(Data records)
= = =
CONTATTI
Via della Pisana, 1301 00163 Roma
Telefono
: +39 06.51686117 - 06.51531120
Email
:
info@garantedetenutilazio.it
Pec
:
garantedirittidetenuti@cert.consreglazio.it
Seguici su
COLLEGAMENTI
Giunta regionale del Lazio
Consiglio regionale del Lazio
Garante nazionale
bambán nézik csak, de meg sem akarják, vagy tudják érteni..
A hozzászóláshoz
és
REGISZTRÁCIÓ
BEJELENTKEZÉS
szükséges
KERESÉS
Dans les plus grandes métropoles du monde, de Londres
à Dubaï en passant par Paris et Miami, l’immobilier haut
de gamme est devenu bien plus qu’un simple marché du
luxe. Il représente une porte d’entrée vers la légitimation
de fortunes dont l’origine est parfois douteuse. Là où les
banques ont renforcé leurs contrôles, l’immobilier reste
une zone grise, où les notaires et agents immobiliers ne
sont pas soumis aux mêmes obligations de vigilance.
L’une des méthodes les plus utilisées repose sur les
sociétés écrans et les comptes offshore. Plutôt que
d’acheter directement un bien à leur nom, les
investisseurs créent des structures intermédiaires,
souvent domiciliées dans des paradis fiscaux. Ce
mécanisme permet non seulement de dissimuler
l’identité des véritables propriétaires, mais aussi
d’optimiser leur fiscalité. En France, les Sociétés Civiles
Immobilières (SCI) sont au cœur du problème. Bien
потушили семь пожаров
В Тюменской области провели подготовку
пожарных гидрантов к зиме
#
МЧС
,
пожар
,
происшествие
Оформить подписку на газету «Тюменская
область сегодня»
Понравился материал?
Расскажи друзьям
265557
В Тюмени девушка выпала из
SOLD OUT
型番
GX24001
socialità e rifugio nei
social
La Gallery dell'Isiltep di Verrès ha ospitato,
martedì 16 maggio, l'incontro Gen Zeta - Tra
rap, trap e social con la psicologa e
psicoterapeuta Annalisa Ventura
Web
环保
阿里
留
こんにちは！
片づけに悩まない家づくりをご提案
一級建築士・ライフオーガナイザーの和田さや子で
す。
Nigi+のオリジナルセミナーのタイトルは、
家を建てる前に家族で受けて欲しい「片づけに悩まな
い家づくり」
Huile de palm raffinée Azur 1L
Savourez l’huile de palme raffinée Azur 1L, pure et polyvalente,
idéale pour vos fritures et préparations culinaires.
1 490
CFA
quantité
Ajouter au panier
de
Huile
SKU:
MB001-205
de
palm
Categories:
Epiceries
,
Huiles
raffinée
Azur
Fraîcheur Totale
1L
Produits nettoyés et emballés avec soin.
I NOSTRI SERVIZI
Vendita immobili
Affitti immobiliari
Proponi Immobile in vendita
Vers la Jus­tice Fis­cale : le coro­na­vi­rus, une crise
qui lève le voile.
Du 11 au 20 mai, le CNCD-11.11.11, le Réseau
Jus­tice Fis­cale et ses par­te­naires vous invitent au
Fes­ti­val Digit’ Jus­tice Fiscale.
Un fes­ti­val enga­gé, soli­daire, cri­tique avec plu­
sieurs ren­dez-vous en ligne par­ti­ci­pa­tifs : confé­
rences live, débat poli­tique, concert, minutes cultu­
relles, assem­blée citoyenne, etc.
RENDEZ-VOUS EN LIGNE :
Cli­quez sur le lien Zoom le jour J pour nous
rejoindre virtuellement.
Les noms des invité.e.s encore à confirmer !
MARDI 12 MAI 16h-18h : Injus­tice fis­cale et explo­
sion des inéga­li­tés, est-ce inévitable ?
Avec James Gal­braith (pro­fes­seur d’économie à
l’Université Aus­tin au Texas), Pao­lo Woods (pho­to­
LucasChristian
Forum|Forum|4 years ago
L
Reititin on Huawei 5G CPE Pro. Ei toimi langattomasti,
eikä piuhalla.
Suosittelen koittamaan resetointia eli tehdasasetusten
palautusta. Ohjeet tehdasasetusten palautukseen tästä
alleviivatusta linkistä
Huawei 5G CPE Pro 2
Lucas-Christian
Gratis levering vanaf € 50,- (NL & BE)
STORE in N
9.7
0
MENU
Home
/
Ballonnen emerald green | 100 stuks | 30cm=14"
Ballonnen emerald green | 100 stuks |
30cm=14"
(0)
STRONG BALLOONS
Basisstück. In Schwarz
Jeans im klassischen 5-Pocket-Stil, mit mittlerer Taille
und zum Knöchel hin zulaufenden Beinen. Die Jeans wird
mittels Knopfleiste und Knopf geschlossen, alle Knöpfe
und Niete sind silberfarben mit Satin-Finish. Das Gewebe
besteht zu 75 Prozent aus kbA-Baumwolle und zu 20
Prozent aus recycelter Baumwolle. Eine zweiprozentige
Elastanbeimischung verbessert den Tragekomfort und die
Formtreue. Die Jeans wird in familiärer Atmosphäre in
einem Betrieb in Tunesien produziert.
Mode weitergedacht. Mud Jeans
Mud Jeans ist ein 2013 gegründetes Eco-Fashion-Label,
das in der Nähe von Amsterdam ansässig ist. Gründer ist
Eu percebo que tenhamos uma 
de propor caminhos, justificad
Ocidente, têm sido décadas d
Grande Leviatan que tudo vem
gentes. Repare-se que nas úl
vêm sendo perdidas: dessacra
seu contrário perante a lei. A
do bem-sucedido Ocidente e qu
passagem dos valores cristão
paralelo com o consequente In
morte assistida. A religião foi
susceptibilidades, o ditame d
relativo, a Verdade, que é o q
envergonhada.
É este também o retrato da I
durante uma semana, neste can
= = =
=== Required action ===
Reproduce all of the records above, changing each "Mud Jeans" to "MUD Jeans" and leaving every other line as it is.

=== Answer area ===
CONTATTI
Via della Pisana, 1301 00163 Roma
Telefono
: +39 06.51686117 - 06.51531120
Email
:
info@garantedetenutilazio.it
Pec
:
garantedirittidetenuti@cert.consreglazio.it
Seguici su
COLLEGAMENTI
Giunta regionale del Lazio
Consiglio regionale del Lazio
Garante nazionale
bambán nézik csak, de meg sem akarják, vagy tudják érteni..
A hozzászóláshoz
és
REGISZTRÁCIÓ
BEJELENTKEZÉS
szükséges
KERESÉS
Dans les plus grandes métropoles du monde, de Londres
à Dubaï en passant par Paris et Miami, l’immobilier haut
de gamme est devenu bien plus qu’un simple marché du
luxe. Il représente une porte d’entrée vers la légitimation
de fortunes dont l’origine est parfois douteuse. Là où les
banques ont renforcé leurs contrôles, l’immobilier reste
une zone grise, où les notaires et agents immobiliers ne
sont pas soumis aux mêmes obligations de vigilance.
L’une des méthodes les plus utilisées repose sur les
sociétés écrans et les comptes offshore. Plutôt que
d’acheter directement un bien à leur nom, les
investisseurs créent des structures intermédiaires,
souvent domiciliées dans des paradis fiscaux. Ce
mécanisme permet non seulement de dissimuler
l’identité des véritables propriétaires, mais aussi
d’optimiser leur fiscalité. En France, les Sociétés Civiles
Immobilières (SCI) sont au cœur du problème. Bien
потушили семь пожаров
В Тюменской области провели подготовку
пожарных гидрантов к зиме
#
МЧС
,
пожар
,
происшествие
Оформить подписку на газету «Тюменская
область сегодня»
Понравился материал?
Расскажи друзьям
265557
В Тюмени девушка выпала из
SOLD OUT
型番
GX24001
socialità e rifugio nei
social
La Gallery dell'Isiltep di Verrès ha ospitato,
martedì 16 maggio, l'incontro Gen Zeta - Tra
rap, trap e social con la psicologa e
psicoterapeuta Annalisa Ventura
Web
环保
阿里
留
こんにちは！
片づけに悩まない家づくりをご提案
一級建築士・ライフオーガナイザーの和田さや子で
す。
Nigi+のオリジナルセミナーのタイトルは、
家を建てる前に家族で受けて欲しい「片づけに悩まな
い家づくり」
Huile de palm raffinée Azur 1L
Savourez l’huile de palme raffinée Azur 1L, pure et polyvalente,
idéale pour vos fritures et préparations culinaires.
1 490
CFA
quantité
Ajouter au panier
de
Huile
SKU:
MB001-205
de
palm
Categories:
Epiceries
,
Huiles
raffinée
Azur
Fraîcheur Totale
1L
Produits nettoyés et emballés avec soin.
I NOSTRI SERVIZI
Vendita immobili
Affitti immobiliari
Proponi Immobile in vendita
Vers la Jus­tice Fis­cale : le coro­na­vi­rus, une crise
qui lève le voile.
Du 11 au 20 mai, le CNCD-11.11.11, le Réseau
Jus­tice Fis­cale et ses par­te­naires vous invitent au
Fes­ti­val Digit’ Jus­tice Fiscale.
Un fes­ti­val enga­gé, soli­daire, cri­tique avec plu­
sieurs ren­dez-vous en ligne par­ti­ci­pa­tifs : confé­
rences live, débat poli­tique, concert, minutes cultu­
relles, assem­blée citoyenne, etc.
RENDEZ-VOUS EN LIGNE :
Cli­quez sur le lien Zoom le jour J pour nous
rejoindre virtuellement.
Les noms des invité.e.s encore à confirmer !
MARDI 12 MAI 16h-18h : Injus­tice fis­cale et explo­
sion des inéga­li­tés, est-ce inévitable ?
Avec James Gal­braith (pro­fes­seur d’économie à
l’Université Aus­tin au Texas), Pao­lo Woods (pho­to­
LucasChristian
Forum|Forum|4 years ago
L
Reititin on Huawei 5G CPE Pro. Ei toimi langattomasti,
eikä piuhalla.
Suosittelen koittamaan resetointia eli tehdasasetusten
palautusta. Ohjeet tehdasasetusten palautukseen tästä
alleviivatusta linkistä
Huawei 5G CPE Pro 2
Lucas-Christian
Gratis levering vanaf € 50,- (NL & BE)
STORE in N
9.7
0
MENU
Home
/
Ballonnen emerald green | 100 stuks | 30cm=14"
Ballonnen emerald green | 100 stuks |
30cm=14"
(0)
STRONG BALLOONS
Basisstück. In Schwarz
Jeans im klassischen 5-Pocket-Stil, mit mittlerer Taille
und zum Knöchel hin zulaufenden Beinen. Die Jeans wird
mittels Knopfleiste und Knopf geschlossen, alle Knöpfe
und Niete sind silberfarben mit Satin-Finish. Das Gewebe
besteht zu 75 Prozent aus kbA-Baumwolle und zu 20
Prozent aus recycelter Baumwolle. Eine zweiprozentige
Elastanbeimischung verbessert den Tragekomfort und die
Formtreue. Die Jeans wird in familiärer Atmosphäre in
einem Betrieb in Tunesien produziert.
Mode weitergedacht. MUD Jeans
MUD Jeans ist ein 2013 gegründetes Eco-Fashion-Label,
das in der Nähe von Amsterdam ansässig ist. Gründer ist
Eu percebo que tenhamos uma 
de propor caminhos, justificad
Ocidente, têm sido décadas d
Grande Leviatan que tudo vem
gentes. Repare-se que nas úl
vêm sendo perdidas: dessacra
seu contrário perante a lei. A
do bem-sucedido Ocidente e qu
passagem dos valores cristão
paralelo com o consequente In
morte assistida. A religião foi
susceptibilidades, o ditame d
relativo, a Verdade, que é o q
envergonhada.
É este também o retrato da I
durante uma semana, neste can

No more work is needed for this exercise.